▸ **TEXT SEGMENT**:
# how many litters does a breeder have a year?



## Megora (Jun 7, 2010)

> Also, when I visited her there were probably a dozen or more goldens.


That sounds like more than there were at my guy's breeder. And they are a fairly big kennel.


----------



## Sweet Girl (Jun 10, 2010)

As long as they're from different mothers, it sounds okay (from my entirely ignorant perch over here). I would hate to hear that one female is being forced to have more than one litter a year.


----------



## BetterThanYourBentley (Oct 16, 2010)

My breeder had two litters a week apart. As long as they are from different mothers... Which would be impossible to have them from the same mother. Then there is no problem. Just a breeder who is comfortable with and has the time for multiple litters at a time.


----------



## Jamm (Mar 28, 2010)

▸ **REQUIRED ACTIONS**:
1 – Answer these from the thread about how many litters a breeder has a year:
(a) How does Megora describe the breeder's operation that had fewer goldens?
(b) What would Sweet Girl hate to hear?
(c) How far apart were the two litters at BetterThanYourBentley's breeder?
2 – Return the part of the thread about breeders' litters from "As long as they're" up to and including "litters at a time.".
3 – Write the next part of the thread about how many litters a breeder has a year, picking up after the point where it stops.
The lines that follow this thread are separate material and have nothing to do with it.

▸ **DATASET**:

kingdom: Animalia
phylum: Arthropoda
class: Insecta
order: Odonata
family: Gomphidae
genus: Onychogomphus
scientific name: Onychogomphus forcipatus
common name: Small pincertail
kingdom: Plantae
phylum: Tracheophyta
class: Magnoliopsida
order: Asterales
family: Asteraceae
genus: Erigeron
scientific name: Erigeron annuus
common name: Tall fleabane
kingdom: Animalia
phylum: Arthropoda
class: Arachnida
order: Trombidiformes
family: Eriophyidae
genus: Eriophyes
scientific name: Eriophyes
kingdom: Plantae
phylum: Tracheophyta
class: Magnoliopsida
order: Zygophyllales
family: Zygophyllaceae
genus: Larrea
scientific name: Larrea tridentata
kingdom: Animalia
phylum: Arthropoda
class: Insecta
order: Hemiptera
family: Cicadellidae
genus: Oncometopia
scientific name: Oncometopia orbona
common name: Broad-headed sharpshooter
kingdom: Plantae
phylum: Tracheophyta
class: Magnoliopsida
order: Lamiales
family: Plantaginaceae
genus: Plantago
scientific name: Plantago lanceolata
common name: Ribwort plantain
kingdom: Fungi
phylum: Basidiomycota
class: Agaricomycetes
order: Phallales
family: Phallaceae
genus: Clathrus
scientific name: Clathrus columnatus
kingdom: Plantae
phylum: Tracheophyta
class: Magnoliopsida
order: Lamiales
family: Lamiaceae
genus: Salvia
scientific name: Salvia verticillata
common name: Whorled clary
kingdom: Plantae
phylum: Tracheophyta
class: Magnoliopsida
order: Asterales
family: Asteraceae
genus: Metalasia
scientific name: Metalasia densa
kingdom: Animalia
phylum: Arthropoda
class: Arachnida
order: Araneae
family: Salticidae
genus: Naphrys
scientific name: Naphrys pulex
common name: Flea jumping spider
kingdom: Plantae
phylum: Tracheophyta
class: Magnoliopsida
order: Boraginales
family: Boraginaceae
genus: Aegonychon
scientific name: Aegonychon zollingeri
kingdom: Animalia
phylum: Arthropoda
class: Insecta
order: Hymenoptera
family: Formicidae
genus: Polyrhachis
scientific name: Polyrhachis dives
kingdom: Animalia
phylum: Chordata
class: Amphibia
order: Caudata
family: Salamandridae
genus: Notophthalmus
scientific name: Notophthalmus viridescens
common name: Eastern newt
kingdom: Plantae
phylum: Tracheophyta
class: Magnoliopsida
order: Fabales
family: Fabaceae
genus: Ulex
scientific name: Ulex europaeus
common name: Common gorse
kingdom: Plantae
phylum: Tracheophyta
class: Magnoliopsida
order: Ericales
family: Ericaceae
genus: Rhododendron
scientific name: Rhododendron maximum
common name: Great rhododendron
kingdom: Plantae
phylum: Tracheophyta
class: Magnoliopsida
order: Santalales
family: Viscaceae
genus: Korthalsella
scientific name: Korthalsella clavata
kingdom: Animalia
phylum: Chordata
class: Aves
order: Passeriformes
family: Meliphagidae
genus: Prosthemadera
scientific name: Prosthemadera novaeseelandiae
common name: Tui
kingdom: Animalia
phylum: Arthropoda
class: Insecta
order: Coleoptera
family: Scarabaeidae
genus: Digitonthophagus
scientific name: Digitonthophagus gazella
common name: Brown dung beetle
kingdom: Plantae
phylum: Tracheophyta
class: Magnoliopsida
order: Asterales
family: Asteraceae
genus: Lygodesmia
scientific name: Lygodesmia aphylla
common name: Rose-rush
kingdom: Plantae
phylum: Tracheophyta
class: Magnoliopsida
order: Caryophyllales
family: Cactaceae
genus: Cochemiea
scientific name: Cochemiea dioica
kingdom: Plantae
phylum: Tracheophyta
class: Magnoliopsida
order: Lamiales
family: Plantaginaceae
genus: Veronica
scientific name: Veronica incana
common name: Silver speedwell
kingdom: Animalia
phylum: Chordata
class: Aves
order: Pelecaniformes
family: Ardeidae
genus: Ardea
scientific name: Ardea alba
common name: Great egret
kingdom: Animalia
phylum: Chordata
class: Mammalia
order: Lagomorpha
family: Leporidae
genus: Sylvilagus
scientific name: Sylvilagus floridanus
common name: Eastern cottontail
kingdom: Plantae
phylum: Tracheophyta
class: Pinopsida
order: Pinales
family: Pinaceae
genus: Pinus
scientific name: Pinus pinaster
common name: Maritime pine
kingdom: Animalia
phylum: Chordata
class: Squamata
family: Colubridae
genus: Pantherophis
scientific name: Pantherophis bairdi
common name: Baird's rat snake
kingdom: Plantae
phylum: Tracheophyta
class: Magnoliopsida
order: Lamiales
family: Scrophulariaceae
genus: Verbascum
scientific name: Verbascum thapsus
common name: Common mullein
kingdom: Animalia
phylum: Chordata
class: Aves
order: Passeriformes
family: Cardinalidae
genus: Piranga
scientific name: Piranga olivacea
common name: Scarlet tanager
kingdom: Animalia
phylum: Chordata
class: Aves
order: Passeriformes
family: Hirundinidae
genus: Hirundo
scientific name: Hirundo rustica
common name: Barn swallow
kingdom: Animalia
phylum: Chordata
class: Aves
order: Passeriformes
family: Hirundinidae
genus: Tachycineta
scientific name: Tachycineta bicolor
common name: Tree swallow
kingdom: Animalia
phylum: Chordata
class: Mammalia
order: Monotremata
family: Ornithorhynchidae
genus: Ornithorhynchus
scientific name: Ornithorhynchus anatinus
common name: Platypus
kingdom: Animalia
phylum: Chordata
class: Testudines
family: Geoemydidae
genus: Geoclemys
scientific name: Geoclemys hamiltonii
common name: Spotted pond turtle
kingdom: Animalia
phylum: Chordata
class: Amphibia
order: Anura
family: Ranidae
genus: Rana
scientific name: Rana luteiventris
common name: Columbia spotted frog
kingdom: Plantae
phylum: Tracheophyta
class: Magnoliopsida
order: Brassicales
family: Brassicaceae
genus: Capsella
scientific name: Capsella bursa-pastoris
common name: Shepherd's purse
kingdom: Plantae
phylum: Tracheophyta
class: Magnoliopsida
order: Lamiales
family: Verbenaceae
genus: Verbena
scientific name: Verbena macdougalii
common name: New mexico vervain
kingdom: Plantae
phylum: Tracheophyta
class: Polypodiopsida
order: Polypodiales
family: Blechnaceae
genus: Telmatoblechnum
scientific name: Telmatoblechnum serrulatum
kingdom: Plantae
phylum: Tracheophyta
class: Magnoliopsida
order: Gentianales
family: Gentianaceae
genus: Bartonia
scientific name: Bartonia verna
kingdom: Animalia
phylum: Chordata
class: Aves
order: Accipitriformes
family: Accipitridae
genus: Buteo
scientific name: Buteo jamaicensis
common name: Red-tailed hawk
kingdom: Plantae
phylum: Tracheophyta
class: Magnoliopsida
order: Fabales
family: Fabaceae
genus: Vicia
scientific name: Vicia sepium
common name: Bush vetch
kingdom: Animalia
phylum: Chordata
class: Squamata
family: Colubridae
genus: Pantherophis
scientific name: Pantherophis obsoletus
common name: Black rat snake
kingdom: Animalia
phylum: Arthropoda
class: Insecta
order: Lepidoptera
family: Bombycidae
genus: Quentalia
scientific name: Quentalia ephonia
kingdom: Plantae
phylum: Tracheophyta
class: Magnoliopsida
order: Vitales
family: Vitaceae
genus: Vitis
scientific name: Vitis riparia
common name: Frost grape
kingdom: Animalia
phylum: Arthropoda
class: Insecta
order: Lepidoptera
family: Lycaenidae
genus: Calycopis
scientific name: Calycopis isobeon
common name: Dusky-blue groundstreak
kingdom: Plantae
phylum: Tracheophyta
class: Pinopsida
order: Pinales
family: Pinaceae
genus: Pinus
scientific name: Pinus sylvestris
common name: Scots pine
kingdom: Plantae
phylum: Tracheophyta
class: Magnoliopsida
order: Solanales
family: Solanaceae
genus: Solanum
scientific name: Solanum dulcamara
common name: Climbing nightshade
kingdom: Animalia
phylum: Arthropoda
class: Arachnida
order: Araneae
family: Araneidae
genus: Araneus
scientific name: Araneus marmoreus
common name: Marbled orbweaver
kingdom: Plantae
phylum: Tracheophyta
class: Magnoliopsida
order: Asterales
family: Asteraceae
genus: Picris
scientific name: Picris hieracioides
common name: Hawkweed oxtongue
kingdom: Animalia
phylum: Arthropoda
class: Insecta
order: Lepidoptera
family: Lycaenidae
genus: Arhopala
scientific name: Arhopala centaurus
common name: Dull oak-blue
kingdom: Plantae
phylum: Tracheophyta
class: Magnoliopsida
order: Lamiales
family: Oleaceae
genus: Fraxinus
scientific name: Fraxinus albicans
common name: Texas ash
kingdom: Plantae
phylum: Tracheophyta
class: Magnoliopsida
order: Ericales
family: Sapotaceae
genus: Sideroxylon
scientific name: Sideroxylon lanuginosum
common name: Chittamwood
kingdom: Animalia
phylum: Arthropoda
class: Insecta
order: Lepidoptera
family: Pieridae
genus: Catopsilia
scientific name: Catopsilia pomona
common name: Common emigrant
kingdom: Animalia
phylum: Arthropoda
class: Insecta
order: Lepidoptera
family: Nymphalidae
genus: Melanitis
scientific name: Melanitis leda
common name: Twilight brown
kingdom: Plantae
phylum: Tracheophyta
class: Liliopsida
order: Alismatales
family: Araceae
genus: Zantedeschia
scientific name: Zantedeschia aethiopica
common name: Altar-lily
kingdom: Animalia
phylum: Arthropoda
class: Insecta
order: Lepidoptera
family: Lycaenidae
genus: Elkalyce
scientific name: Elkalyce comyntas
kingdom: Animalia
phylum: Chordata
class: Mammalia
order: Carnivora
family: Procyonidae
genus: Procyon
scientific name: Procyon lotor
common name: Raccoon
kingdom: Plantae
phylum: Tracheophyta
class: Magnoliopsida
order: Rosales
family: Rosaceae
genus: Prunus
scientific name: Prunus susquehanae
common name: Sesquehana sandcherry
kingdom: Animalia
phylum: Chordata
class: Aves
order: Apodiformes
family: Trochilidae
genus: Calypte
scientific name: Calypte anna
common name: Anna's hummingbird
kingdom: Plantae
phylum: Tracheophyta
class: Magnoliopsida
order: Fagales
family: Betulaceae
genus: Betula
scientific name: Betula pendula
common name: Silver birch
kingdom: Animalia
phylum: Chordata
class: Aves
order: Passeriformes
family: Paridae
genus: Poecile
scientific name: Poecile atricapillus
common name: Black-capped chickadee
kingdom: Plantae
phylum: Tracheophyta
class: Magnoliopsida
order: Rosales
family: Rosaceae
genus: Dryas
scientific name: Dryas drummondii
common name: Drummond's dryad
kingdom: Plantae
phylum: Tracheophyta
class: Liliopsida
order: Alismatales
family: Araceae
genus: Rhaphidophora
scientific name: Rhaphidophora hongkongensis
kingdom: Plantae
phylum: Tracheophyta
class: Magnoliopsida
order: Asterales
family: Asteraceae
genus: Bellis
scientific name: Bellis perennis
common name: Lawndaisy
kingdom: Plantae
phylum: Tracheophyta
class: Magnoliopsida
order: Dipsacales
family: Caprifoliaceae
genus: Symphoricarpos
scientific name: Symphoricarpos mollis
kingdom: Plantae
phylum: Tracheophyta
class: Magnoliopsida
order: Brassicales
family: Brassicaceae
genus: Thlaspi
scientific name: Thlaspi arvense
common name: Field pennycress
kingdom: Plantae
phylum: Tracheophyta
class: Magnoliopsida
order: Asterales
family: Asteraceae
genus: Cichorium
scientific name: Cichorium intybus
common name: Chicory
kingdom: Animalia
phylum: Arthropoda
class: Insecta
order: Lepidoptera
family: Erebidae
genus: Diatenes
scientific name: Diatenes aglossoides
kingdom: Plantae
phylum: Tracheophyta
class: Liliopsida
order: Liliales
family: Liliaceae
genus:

▸ **RESPONSES BY TASK**:
1 –
(a) A fairly big kennel.
(b) That one female is being forced to have more than one litter a year.
(c) A week apart.

2 –
As long as they're from different mothers, it sounds okay (from my entirely ignorant perch over here). I would hate to hear that one female is being forced to have more than one litter a year.


----------



## BetterThanYourBentley (Oct 16, 2010)

My breeder had two litters a week apart. As long as they are from different mothers... Which would be impossible to have them from the same mother. Then there is no problem. Just a breeder who is comfortable with and has the time for multiple litters at a time.

3 –
Yep thats fine. My amazing breeder in the spring/summer/fall ususally has 5 litters, all from different moms. When i went to go look at Joeys litter there was another one born the day after my guy, but only 5 pups in the litter. Meaning she had a house full of 14 pups! But they all turned out super


----------



## MittaBear (Mar 9, 2010)

My breeder only has two females that she currently uses for breeding. They both have one litter a year. Chester and his siblings were born on March 17 this year and the other litter was born March 18! She was very busy for the next 8 weeks with 17 puppies to take care of.


----------



## Abby (Aug 17, 2010)

Thanks everyone, the breeder only has I think 4 breeding females, and one of them (my boy's mom) had her second and last litter in July, the on that Chopin came from. I'm not worried at all I know I did a good job choosing a breeder. I she has a few male dogs and she uses stud dogs from other breeders as well. In retrospect, I think when I visited her, I remember like no more than 10 goldens and I think 3 of them were adolescent puppies. Also, she boards so some of them might not have been hers.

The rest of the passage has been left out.